(Beginning of Material provided)
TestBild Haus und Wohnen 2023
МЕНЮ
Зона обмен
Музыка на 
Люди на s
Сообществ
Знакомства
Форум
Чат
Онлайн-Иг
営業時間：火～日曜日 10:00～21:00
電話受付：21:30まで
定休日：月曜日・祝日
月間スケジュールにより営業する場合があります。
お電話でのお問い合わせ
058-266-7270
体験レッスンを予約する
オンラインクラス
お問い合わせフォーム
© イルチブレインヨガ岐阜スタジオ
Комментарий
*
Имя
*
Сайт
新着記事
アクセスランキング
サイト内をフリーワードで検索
(End of Material provided)
(Beginning of Material provided)
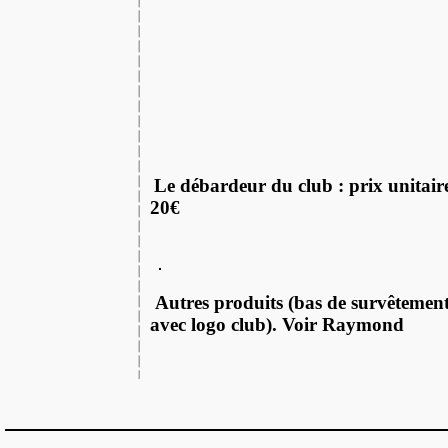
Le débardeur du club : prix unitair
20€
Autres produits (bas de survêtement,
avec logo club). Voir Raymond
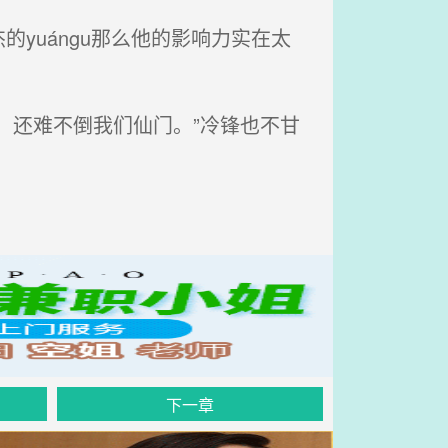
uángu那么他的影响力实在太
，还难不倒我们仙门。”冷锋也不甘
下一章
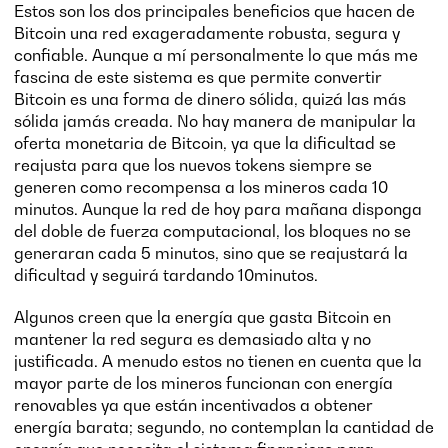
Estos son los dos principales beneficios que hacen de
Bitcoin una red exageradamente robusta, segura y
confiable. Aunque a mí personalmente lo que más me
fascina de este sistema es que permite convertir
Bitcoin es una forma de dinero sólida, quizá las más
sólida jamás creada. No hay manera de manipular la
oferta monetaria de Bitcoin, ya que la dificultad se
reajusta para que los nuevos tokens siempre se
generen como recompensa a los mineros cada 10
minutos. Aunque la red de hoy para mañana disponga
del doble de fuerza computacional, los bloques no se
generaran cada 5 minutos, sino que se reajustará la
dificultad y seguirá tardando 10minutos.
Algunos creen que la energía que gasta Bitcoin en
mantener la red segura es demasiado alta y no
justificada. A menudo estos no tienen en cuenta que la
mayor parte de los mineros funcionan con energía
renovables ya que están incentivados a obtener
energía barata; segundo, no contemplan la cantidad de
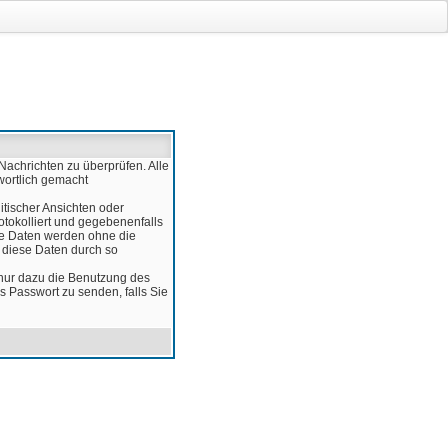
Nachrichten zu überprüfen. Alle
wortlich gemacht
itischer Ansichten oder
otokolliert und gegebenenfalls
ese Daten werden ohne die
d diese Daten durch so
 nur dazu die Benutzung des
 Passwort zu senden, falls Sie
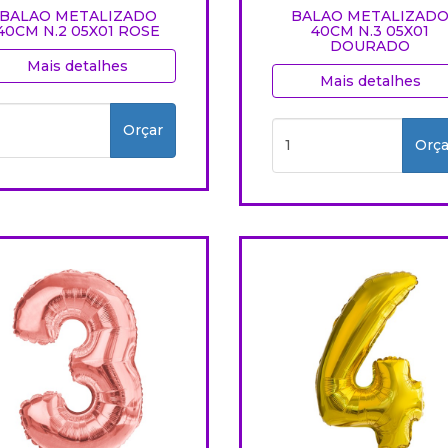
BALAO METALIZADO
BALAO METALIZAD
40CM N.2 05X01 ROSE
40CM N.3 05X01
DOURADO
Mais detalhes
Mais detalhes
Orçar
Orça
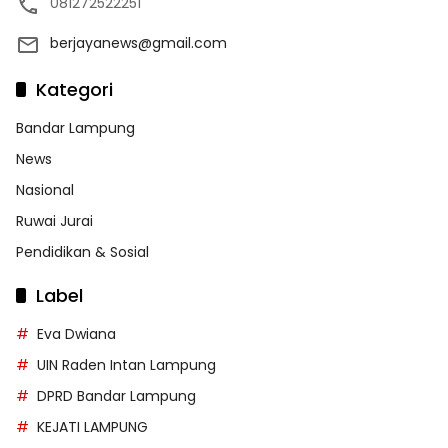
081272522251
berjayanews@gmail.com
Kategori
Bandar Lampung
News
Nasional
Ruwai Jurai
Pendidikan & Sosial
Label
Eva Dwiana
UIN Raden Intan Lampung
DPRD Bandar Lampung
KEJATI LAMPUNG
(End of Material provided)
(Beginning of Material provided)
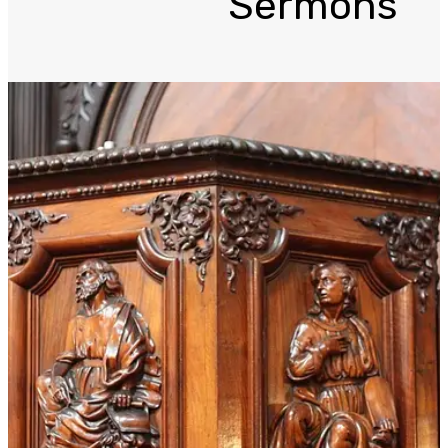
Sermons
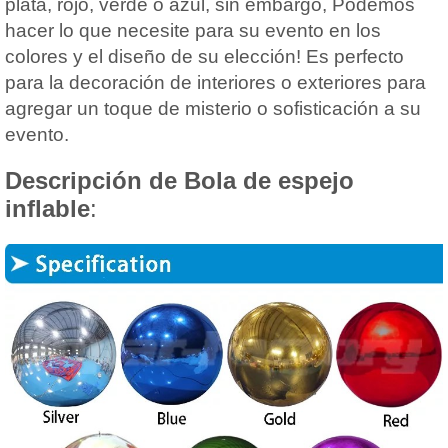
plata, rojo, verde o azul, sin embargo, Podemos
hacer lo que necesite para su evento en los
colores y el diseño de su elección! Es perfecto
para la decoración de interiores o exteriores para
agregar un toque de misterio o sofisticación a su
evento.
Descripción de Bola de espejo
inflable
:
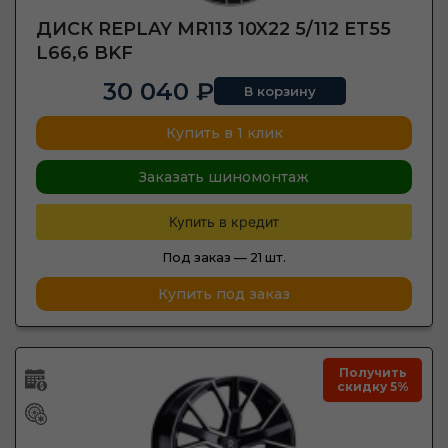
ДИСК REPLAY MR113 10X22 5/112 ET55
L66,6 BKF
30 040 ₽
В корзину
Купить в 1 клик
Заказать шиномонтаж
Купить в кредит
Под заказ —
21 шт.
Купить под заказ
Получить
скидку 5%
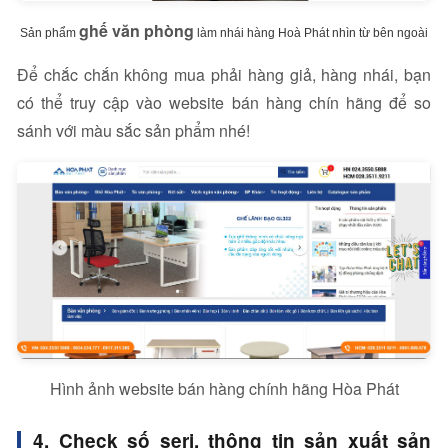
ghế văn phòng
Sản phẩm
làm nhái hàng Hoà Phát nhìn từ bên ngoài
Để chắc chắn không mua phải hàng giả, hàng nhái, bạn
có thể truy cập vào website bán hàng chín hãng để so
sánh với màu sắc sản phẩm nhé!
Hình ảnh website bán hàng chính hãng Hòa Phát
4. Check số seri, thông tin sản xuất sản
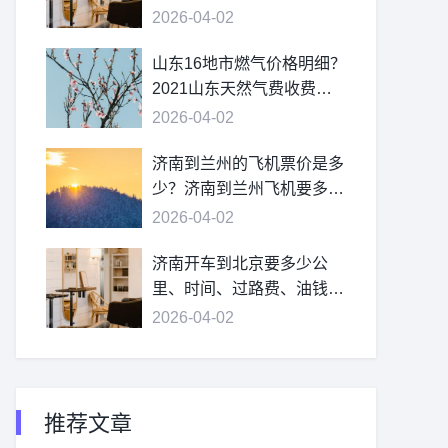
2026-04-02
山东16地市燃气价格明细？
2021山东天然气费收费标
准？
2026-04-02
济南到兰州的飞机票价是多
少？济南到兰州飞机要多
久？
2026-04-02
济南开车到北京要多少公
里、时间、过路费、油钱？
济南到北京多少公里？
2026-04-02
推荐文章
(End of Material provided)
◆ Written task: If a line in the entries holds the word "Bitcoin", count it. Report the total only.

◆ Answer box: 4